Schock für die griechische Medienlandschaft: Die Regierung in Athen hat am Dienstag überraschend beschlossen, die staatliche Rundfunk- und Fernsehanstalt (ERT) zu schließen. "Es wird eine neue TV- und Radio-Institution geben", sagte Regierungssprecher Simos Kedikoglou im Fernsehen. Die Ausstrahlung der staatlichen Sender soll prakatisch ab sofort, in der Nacht, eingestellt werden. Das griechische Finanzministerium erklärte am Abend, das Unternehmen ERT existiere nicht mehr. Damit geht eine 75-jährige Ära in der Medienlandschaft Griechenlands zu Ende. Das erste staatliche Rundfunkprogramm war im Jahr 1938 ausgestrahlt worden.
Insgesamt sollen rund 2900 Techniker, Angestellte und Journalisten ihre Arbeit verlieren, berichteten griechische Medien. Sie sollen eine Abfindung erhalten. "Es kann keine heiligen Kühe geben, die nicht geschlachtet werden können, wenn überall gespart wird", sagte der Regierungssprecher. Das staatliche Radio - und Fernsehen sei ein klassisches Beispiel für "unglaubliche Verschwendung" mit Kosten von 300 Millionen Euro im Jahr und siebenmal mehr Personal als vergleichbare Anstalten. "Das alles endet heute Abend", sagte der Regierungssprecher.
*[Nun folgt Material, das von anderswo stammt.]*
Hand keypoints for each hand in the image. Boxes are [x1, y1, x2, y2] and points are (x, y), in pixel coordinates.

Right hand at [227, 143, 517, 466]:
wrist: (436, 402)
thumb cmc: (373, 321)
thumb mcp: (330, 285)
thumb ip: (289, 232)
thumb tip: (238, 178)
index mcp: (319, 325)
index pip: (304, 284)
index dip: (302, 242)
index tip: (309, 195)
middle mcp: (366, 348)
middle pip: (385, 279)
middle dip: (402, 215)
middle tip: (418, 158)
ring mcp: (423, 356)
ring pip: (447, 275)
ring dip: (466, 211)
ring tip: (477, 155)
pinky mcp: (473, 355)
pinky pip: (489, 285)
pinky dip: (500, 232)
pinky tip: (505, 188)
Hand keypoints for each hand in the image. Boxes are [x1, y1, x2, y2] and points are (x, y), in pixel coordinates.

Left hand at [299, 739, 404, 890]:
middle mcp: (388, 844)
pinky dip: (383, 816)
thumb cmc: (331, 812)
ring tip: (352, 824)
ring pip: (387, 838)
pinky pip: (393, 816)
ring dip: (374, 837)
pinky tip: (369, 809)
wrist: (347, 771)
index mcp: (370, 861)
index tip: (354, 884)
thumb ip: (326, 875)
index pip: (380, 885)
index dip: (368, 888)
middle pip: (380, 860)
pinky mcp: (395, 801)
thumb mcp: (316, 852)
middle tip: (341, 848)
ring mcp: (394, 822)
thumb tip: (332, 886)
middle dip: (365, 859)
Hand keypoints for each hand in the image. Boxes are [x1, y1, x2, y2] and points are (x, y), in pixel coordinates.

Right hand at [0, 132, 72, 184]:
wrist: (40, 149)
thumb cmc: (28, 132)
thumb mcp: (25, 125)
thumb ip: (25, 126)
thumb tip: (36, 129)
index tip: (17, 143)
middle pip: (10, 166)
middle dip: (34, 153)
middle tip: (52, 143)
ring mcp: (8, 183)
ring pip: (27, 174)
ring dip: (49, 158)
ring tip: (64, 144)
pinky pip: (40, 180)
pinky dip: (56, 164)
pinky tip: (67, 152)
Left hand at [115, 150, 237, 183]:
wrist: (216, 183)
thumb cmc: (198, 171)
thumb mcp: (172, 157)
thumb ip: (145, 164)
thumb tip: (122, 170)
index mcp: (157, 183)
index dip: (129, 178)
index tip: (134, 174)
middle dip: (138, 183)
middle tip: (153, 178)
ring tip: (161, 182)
Die ERT gilt als eine der letzten Bastionen des griechischen Vetternwirtschaftssystems.
Große Änderungen könne es "ohne radikale Maßnahmen nicht geben", hieß es. Angestellte des staatlichen Fernsehens sagten der Nachrichtenagentur DPA, sie seien "schockiert" und wollten das Zentralgebäude in der Athener Vorstadt Agia Paraskevi besetzen. Der Verband der griechischen Journalisten kündigte Arbeitsniederlegungen an. Das Fernsehen zeigte, wie sich aufgebrachte Angestellte versammelten. Die Europäische Runfunkunion (EBU) kritisierte den Beschluss der Regierung in Athen.
Geschlossen werden drei landesweit ausgestrahlte TV-Programme, ein über Sattelit ausgestrahltes Programm, sieben landesweit ausgestrahlte Radioprogramme sowie 19 regionale Radiosender. Geplant sei, in den nächsten Monaten ein neues Konzept für einen kleineren staatlichen TV- und Hörfunk-Sender mit rund 1000 Mitarbeitern auszuarbeiten, hieß es in Athen. Vorbild sollten die modernsten Anstalten Europas sein.
Die Gewerkschaft der Staatsbediensteten (ADEDY) rief zum Widerstand gegen den Regierungsbeschluss auf. Versammlungen gab es vor den Gebäuden des staatlichen Radios in allen Provinzen. Zudem meldeten sich hunderte Auslandsgriechen telefonisch und über das Internet und forderten die Rücknahme des Beschlusses. Auch der griechische Erzbischof Hieronymus II. bezeichnete die Schließung als "undenkbar".
Land muss Staatsbedienstete los werden
Die Schließung der ERT wurde zunächst mit einem Ministerialerlass angeordnet, den nur die Minister unterzeichneten, die der größten Regierungspartei Nea Dimokratia (Konservative) nahestehen. Die Minister der Sozialisten und der Demokratischen Linken haben nicht unterzeichnet, gaben die beiden Partein bekannt. Des entsprechende Gesetz soll später verabschiedet werden. Beobachter befürchteten jedoch, dass das Gesetz im Parlament zu Turbulenzen führen könnte. Sprecher der beiden kleineren Koalitionsparteien erklärten am Dienstagabend, ihre Abgeordneten würden das Gesetz nicht billigen.
Griechenland muss im Rahmen seines Konsolidierungsprogramms bis Ende des Jahres 4000 Staatsbedienstete entlassen. Bis Ende 2014 sollen 15.000 gehen. Die EU-Kommission in Brüssel betonte erst am Dienstag, es sei wichtig, dass Athen die vereinbarten Reformen des laufenden Programms in die Tat umsetze. Mit Blick auf den gescheiterten Verkauf des griechischen Gasversorgers Depa sagte EU-Währungskommissar Olli Rehn, er sei zuversichtlich, dass die nächste Privatisierungsrunde erfolgreich sein werde.